Work instructions.
Retype, word for word, each line between the lines holding "أنواع الزيوت النباتية" and "خط تكرير زيت الطهي", inclusive, and leave the rest of the data alone.

-------------------------

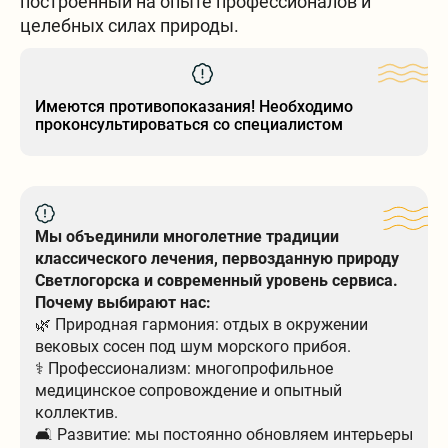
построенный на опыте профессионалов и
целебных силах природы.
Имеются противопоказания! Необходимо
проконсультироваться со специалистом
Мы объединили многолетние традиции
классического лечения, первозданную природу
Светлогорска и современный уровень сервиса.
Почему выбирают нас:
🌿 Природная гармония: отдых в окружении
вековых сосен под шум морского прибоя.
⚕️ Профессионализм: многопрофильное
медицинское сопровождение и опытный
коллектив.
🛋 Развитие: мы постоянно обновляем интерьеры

-------------------------

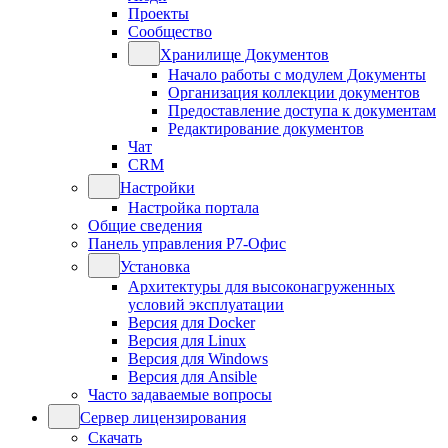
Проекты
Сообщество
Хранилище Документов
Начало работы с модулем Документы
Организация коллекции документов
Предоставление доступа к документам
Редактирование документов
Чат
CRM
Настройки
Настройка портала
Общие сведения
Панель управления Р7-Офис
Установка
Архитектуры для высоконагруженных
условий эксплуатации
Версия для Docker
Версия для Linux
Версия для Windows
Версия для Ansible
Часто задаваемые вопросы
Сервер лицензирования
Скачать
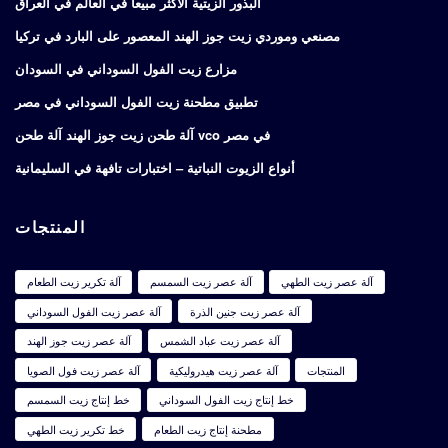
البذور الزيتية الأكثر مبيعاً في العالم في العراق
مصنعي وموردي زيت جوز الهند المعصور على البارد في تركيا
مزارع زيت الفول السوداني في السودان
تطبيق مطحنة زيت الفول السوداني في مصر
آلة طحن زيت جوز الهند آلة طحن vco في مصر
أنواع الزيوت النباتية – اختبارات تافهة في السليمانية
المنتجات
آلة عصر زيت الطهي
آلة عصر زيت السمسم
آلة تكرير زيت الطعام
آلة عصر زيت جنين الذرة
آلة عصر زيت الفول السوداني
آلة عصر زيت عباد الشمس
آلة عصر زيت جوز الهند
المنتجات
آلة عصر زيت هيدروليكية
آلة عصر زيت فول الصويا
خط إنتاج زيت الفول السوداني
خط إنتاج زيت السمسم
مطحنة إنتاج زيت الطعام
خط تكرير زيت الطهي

-------------------------

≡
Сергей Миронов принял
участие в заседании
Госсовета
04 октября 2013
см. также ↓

-------------------------

Completed task.
أنواع الزيوت النباتية – اختبارات تافهة في السليمانية
المنتجات
آلة عصر زيت الطهي
آلة عصر زيت السمسم
آلة تكرير زيت الطعام
آلة عصر زيت جنين الذرة
آلة عصر زيت الفول السوداني
آلة عصر زيت عباد الشمس
آلة عصر زيت جوز الهند
المنتجات
آلة عصر زيت هيدروليكية
آلة عصر زيت فول الصويا
خط إنتاج زيت الفول السوداني
خط إنتاج زيت السمسم
مطحنة إنتاج زيت الطعام
خط تكرير زيت الطهي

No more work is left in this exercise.